Rien de révolutionnaire dans la nouvelle production de La Traviata que Paco Azorin vient de présenter à Peralada : rien de raté, à l'exception des chorégraphies pseudo subversives de Carlos Martos, mais rien de vraiment réussi non plus. Pour le metteur en scène espagnol le jeu et avec lui le luxe, donc la luxure et la perdition, est ce qui permet à Violetta de s'élever dans la société, mais ce qui la mènera également à sa perte. C'est dans une salle de jeux qu'elle a sans doute été remarquée et qu'elle est devenue l'une des « courtisanes » les plus en vue, c'est là qu'au milieu d'une foule interlope elle oublie, tout dans une vie de débauche et là qu'elle mourra, précisément sur une table de billard où les jeux semblent avoir été faits dès le départ… Si l'idée n'est pas mauvaise en soi, la réalisation pêche par un excès d'images psychédéliques surchargées de couleurs (projections vidéo zébrées de rouge), de scènes orgiaques d'un goût douteux et risible (chœur et figurants qui simulent d'improbables coïts) et d'escalades inutiles (les tables de billard redressées à l'oblique en fond de scène, devenant au second acte un espace pour acrobates chevronnés…).
La saison prochaine Paco Azorin s’attaquera à une nouvelle partition de Verdi avec une Aida annoncée à grand renfort, qui réunira Sondra Radvanovsky, Piotr Beczala (qui débutera dans le rôle de Radamès), Anita Rachvelishvilli et Carlos Alvarez placée sous la direction de Dan Ettinger.
Au plateau la célèbre dévoyée réalise en toute impunité une fuite en avant, consciente des risques qu'elle prend et du prix à payer pour oser défier ainsi sa condition de fille du peuple, la société toujours corsetée et moralisatrice et croire que l'on peut s'opposer aux hommes et un en particulier, le père de celui auprès de qui elle aimerait tant vivre. Comme un leitmotiv Violetta se rêve enceinte (dès le prélude), puis mère d'une enfant qui réapparait à plusieurs moments-clé du drame, comme pour mieux affirmer son aspiration à une vie rangée, bourgeoise, qui lui permettrait d'entrer dans le rang. Rien de tout cela n'arrivera et malgré ses velléités de rébellion, cette Traviata mourra comme les autres, misérable et pitoyable, victime expiatoire et sacrificielle, offrant à Alfredo et à son père, son incurable maladie et sa mort pour preuve de sa bonté d'âme et de sa bonne foi.

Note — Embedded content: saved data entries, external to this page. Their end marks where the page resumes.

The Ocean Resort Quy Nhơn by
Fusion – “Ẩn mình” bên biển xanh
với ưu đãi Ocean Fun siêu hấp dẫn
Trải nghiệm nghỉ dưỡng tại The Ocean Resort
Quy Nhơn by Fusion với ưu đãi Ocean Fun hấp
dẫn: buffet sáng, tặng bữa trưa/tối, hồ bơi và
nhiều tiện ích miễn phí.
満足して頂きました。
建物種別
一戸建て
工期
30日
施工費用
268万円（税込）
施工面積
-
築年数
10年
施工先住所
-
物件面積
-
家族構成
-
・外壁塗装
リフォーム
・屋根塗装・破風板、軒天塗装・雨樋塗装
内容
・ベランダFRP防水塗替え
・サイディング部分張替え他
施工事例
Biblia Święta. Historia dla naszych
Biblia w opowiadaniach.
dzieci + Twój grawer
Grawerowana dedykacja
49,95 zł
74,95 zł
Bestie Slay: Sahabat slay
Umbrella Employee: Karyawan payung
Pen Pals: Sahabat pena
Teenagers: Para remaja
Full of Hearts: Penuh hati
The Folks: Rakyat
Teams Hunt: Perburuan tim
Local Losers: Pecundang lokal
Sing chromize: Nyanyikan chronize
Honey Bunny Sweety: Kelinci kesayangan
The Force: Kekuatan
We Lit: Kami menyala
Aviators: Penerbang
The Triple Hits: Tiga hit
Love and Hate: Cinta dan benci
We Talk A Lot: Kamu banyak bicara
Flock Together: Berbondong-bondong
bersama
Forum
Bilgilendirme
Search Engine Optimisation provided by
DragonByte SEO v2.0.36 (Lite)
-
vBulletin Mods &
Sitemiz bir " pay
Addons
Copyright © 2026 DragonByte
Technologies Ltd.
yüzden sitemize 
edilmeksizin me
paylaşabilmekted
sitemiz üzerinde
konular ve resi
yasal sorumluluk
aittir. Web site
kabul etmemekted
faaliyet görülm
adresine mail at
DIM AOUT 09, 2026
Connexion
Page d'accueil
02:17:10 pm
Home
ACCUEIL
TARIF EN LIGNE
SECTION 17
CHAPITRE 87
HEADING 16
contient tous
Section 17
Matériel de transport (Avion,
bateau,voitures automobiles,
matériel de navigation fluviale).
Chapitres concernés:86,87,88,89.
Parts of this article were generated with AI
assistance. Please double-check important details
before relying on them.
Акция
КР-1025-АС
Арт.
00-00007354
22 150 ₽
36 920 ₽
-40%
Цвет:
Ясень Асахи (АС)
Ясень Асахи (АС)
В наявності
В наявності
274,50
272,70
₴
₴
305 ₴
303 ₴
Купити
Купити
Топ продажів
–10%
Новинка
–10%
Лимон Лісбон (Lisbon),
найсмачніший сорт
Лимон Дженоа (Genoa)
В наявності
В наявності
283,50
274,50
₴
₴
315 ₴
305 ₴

La russe Ekaterina Bakanova, longiligne rousse flamboyante, adhère sans réserve à cette proposition ; comédienne particulièrement investie, autant physiquement qu'intellectuellement, la soprano se dépense sans compter, même si la voix ne suit que par intermittence cette implication, surtout au premier acte où les exigences musicales dépassent largement ses moyens. Les actes suivants, plus dramatiques conviennent davantage à sa vocalité et offrent à cette artiste un vaste espace pour laisser libre-court à son expressivité et à ce timbre attachant qu'elle déploie jusqu'au final assez émouvant. Face à un tempérament de cette trempe, René Barbera dessine un frêle Alfredo, plutôt gauche en scène, attitude heureusement corrigée par une exécution musicale de qualité. Plus légère que bon nombre de ses confrères, sa texture vocale et sa fréquentation du répertoire belcantiste assurent à son statut de ténor un charme réel. Dommage que pour des raisons scéniques il doive se retrouver fréquemment à terre, jeté comme un vulgaire ballot par son père, montré comme un être violent et profondément cynique. Forcé d'obéir à son metteur en scène, Quinn Kelsey semble aller contre sa nature et compose un Germont brutal et antipathique. Son instrument habituellement plus doux surprend ici par les aspects cassants auxquels il doit recourir et qui ne sont pas sans conséquence sur notre écoute. D'honnêtes comprimari et d'excellents choristes préparés avec soin par José Luis Basso viennent compléter cette distribution dirigée pour une fois plutôt correctement par Riccardo Frizza, moins fâché avec les tempi, qu'il prend la peine de respecter et plus attentif à mener à terme la subtile narration verdienne.